I separated the two sentences which comprise this section in an effort to ensure that they are read as written; two separate sentences. The first sentence simply establishes the basis of citizenship and is pretty straightforward.

The second sentence, distinct from the first, describes what is referred to as the due process clause, explaining, quite specifically, that no state can abridge the rights of citizens, deprive any person life, liberty or property without this so-called due process, nor deny anyone within its jurisdiction equal protection.

Many are using this section of the Fourteenth Amendment to deny the President or the military the right to kill US citizens who have pledged allegiance to Al Qaeda or other quasi-military groups which have proclaimed a desire to kill Americans. They are using the premise that if these people are in fact citizens, they are somehow protected from being targeted without the judge, jury and other protections that the due process clause warrants.

But…the due process clause refers not to citizens, only to persons. It does not say that it is permissible to deny due process to non-citizens, protecting only citizens from deprivation of life, liberty and property. This right is specifically extended to all persons. Rest assured that the framers of the Constitution certainly knew, understood, and agonized over every single word in this document, so anyone who suggests that they had somehow intended this only for citizens needs to spend a little time reading the Federalist Papers to understand that every word used was the exact word intended. It covers not just citizens, but all persons.

So, since the due process clause, and its execution, has nothing to do with citizenship, the fact that these American members of Al Qaeda are citizens of the US is irrelevant and of no consequence. Citizens, according to the Constitution, have no more rights than non-citizens when it comes to due process.

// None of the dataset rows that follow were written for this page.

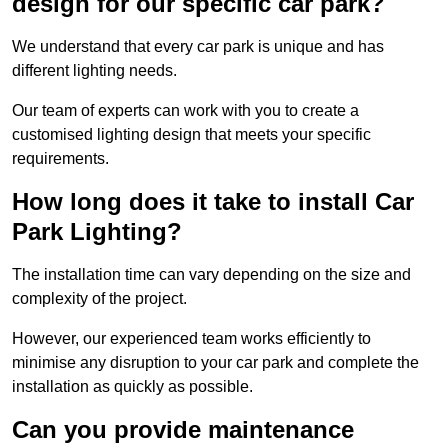
design for our specific car park?
We understand that every car park is unique and has
different lighting needs.
Our team of experts can work with you to create a
customised lighting design that meets your specific
requirements.
How long does it take to install Car
Park Lighting?
The installation time can vary depending on the size and
complexity of the project.
However, our experienced team works efficiently to
minimise any disruption to your car park and complete the
installation as quickly as possible.
Can you provide maintenance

If we, as a sovereign nation, claim the right to kill people in the name of protecting our country, (A.K.A. engaging in warfare), then citizenship is not something that we need to consider-ever.

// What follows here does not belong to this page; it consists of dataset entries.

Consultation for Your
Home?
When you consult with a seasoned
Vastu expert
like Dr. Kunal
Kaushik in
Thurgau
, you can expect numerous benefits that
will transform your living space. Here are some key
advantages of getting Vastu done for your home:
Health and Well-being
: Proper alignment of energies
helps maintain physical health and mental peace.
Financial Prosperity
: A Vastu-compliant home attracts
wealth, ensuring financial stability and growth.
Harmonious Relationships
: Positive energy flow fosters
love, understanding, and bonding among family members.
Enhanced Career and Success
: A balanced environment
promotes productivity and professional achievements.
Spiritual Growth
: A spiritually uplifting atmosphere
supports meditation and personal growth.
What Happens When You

This is not to say that so-called drone strikes are by necessity good or bad. Those are moral issues with which I will not contend in this format, but the premise that being an American somehow gives one immunity from being treated like an enemy when one proclaims his status as an enemy is non-sensical. If the military and its hierarchy determine that an individual hiding in a village in Yemen is a threat to us as a nation, then that hierarchy is morally bound to ensure that its judgment is sound and that we are not killing innocents by mistake. That obligation never ends, and we should judge the job those leaders do in that vein. If it turns out that they are killing the wrong people, they should be subject to the normal channels of investigation and potential penalties. That is not the issue here.

But to use this fraudulent argument that Americans are so special, regardless where we are or whether we’re aiming a rocket-propelled grenade at an American Blackhawk helicopter, that the military needs to hold a hearing in front of a judge to determine if our Fourteenth Amendment rights are being upheld is, on its face, imbecilic.

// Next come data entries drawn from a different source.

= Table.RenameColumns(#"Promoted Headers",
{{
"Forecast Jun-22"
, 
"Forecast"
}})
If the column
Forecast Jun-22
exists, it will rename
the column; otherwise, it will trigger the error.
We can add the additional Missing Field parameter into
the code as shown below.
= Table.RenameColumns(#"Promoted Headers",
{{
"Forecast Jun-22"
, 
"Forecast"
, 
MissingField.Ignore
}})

If a guy, even an American citizen, holds up a convenience store with a loaded .38, a cop is justified in shooting him to protect life and property without the benefit of due process. But according to these arguments, if that same guy is a member of a terrorist cell with designs on blowing up a US Navy vessel, these same rules somehow don’t apply. Yes, I certainly understand the distinction and legal separation between law enforcement and the military, just as I assume the reader understands the difference between an aircraft carrier and a 7-Eleven.

I am, generally, not a big fan of killing for any reason. But if we can legally justify killing criminals to prevent them from committing heinous acts, then the fact that the criminal is on foreign soil should not change the equation.

As long as nations justify institutionalized killing, (and they do), then the decision to commit that act of killing should be based on the actions of those targeted to be killed, not merely their citizenship.